Just before he turned 35, Chris Guillebeau visited his 193rd country, completing his quest visit every nation around the world.
But Guillebeau, now 39, wasn’t able to afford it because of a particularly high-paying job, or a windfall of family money, but rather through earnings from freelance gigs and entrepreneurial endeavours he’d managed from 2002 to 2013.
“My whole life has been kind of a series of side hustles,” Guillebeau, a New York Times bestselling author, told Business Insider, adding that he worked while on the road and took advantage of credit card points and airline miles in order to finance his travels over the 11-year period.

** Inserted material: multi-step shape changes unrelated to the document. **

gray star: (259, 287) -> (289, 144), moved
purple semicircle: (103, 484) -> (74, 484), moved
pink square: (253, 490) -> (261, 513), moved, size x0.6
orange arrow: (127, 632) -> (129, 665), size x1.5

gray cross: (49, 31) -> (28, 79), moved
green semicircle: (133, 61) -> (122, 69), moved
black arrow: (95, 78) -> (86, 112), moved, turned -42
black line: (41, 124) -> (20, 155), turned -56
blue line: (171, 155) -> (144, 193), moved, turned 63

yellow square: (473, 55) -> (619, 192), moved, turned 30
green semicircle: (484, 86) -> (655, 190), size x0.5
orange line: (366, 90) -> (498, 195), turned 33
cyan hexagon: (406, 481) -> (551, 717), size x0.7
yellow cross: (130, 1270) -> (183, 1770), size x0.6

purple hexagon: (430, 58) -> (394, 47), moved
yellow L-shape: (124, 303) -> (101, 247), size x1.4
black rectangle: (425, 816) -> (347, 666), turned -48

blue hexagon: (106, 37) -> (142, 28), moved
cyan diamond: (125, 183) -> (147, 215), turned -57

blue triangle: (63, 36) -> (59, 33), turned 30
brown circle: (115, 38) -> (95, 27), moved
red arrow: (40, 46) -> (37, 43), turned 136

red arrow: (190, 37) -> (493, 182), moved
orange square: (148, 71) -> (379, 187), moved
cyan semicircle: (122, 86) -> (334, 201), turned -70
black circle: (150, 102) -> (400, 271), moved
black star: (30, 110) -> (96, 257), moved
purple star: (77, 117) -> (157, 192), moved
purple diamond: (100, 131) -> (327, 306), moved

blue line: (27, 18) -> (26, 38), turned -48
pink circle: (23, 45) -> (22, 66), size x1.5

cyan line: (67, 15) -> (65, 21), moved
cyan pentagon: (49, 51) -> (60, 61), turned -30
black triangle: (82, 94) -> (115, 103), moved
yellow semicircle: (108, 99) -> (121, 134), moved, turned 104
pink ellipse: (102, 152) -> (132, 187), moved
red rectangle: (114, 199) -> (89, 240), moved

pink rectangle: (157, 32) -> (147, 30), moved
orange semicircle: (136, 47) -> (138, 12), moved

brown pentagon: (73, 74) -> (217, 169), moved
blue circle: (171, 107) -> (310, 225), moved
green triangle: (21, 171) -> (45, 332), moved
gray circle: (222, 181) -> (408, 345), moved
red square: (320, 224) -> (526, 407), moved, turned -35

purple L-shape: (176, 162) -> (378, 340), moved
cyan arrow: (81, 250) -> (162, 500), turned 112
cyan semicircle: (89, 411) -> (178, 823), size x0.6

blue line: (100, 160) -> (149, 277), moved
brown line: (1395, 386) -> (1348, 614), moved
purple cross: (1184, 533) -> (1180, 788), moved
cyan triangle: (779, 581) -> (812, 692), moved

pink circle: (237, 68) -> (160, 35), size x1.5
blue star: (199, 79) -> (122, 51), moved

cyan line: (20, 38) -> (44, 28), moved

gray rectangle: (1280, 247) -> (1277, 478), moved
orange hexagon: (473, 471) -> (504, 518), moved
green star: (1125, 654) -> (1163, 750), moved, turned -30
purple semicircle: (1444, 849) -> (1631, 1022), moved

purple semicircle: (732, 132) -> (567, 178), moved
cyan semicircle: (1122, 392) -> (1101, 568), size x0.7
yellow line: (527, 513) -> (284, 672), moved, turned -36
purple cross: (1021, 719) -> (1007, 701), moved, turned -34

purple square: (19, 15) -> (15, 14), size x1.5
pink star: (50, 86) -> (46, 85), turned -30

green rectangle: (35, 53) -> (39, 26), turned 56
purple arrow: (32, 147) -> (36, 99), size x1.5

He also lived and travelled on a tight budget, he said. “I used to be super, super frugal, to a fault,” Guillebeau said. “I realised that my life got a lot better when … I made a rule for myself called the $10 rule.”
The rule, Guillebeau explained, was a way for him to decide if purchases were worth the extra cost, whether they were transportation, food, or accommodations.
“If I was travelling and there’s something that made my life better in a significant way and it cost $10 or less, then I wouldn’t overanalyze it, I would just go ahead and spend that money,” he said. “It made such a huge difference because I would say, ‘I’m not going to take a taxi to my hotel, I’m going to take a bus even if it takes two hours and it’s in the pouring rain and I can’t find my guest house or hostel or wherever I’m staying,'” Guillebeau said.
“If I’d be at an airport and the food was expensive, I’m like ‘I don’t want to pay $9 for a cheese sandwich,’ or something — obviously I would end up feeling bad and tired and not productive because I wasn’t eating. So once I started spending small amounts of money, it made my life much better,” he said.
While he accomplished his goal to visit every country in the world a few years ago, Guillebeau hasn’t slowed down. He still travels about 10 to 14 days out of every month, often on speaking tours related to his books and blog, The Art of Non-Conformity.